▸ **Exercise brief**
The entries below should be repeated exactly, with no pictures carried over.

Stored items from a collection
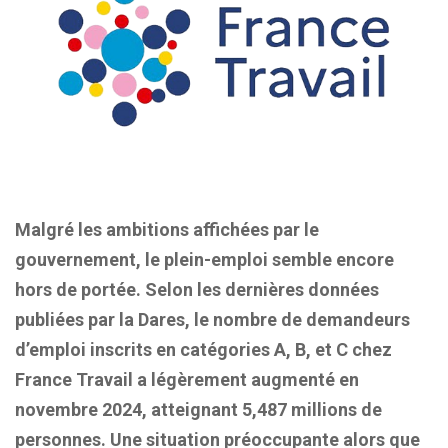
Malgré les ambitions affichées par le
gouvernement, le plein-emploi semble encore
hors de portée. Selon les dernières données
publiées par la Dares, le nombre de demandeurs
d’emploi inscrits en catégories A, B, et C chez
France Travail a légèrement augmenté en
novembre 2024, atteignant 5,487 millions de
personnes. Une situation préoccupante alors que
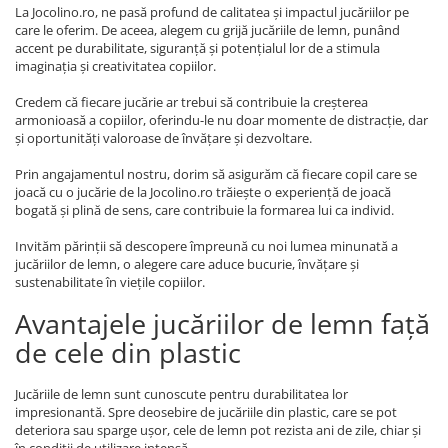
La Jocolino.ro, ne pasă profund de calitatea și impactul jucăriilor pe
care le oferim. De aceea, alegem cu grijă jucăriile de lemn, punând
accent pe durabilitate, siguranță și potențialul lor de a stimula
imaginația și creativitatea copiilor.
Credem că fiecare jucărie ar trebui să contribuie la creșterea
armonioasă a copiilor, oferindu-le nu doar momente de distracție, dar
și oportunități valoroase de învățare și dezvoltare.
Prin angajamentul nostru, dorim să asigurăm că fiecare copil care se
joacă cu o jucărie de la Jocolino.ro trăiește o experiență de joacă
bogată și plină de sens, care contribuie la formarea lui ca individ.
Invităm părinții să descopere împreună cu noi lumea minunată a
jucăriilor de lemn, o alegere care aduce bucurie, învățare și
sustenabilitate în viețile copiilor.
Avantajele jucăriilor de lemn față
de cele din plastic
Jucăriile de lemn sunt cunoscute pentru durabilitatea lor
impresionantă. Spre deosebire de jucăriile din plastic, care se pot
deteriora sau sparge ușor, cele de lemn pot rezista ani de zile, chiar și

▸ **Task solution**
Malgré les ambitions affichées par le
gouvernement, le plein-emploi semble encore
hors de portée. Selon les dernières données
publiées par la Dares, le nombre de demandeurs
d’emploi inscrits en catégories A, B, et C chez
France Travail a légèrement augmenté en
novembre 2024, atteignant 5,487 millions de
personnes. Une situation préoccupante alors que
La Jocolino.ro, ne pasă profund de calitatea și impactul jucăriilor pe
care le oferim. De aceea, alegem cu grijă jucăriile de lemn, punând
accent pe durabilitate, siguranță și potențialul lor de a stimula
imaginația și creativitatea copiilor.
Credem că fiecare jucărie ar trebui să contribuie la creșterea
armonioasă a copiilor, oferindu-le nu doar momente de distracție, dar
și oportunități valoroase de învățare și dezvoltare.
Prin angajamentul nostru, dorim să asigurăm că fiecare copil care se
joacă cu o jucărie de la Jocolino.ro trăiește o experiență de joacă
bogată și plină de sens, care contribuie la formarea lui ca individ.
Invităm părinții să descopere împreună cu noi lumea minunată a
jucăriilor de lemn, o alegere care aduce bucurie, învățare și
sustenabilitate în viețile copiilor.
Avantajele jucăriilor de lemn față
de cele din plastic
Jucăriile de lemn sunt cunoscute pentru durabilitatea lor
impresionantă. Spre deosebire de jucăriile din plastic, care se pot
deteriora sau sparge ușor, cele de lemn pot rezista ani de zile, chiar și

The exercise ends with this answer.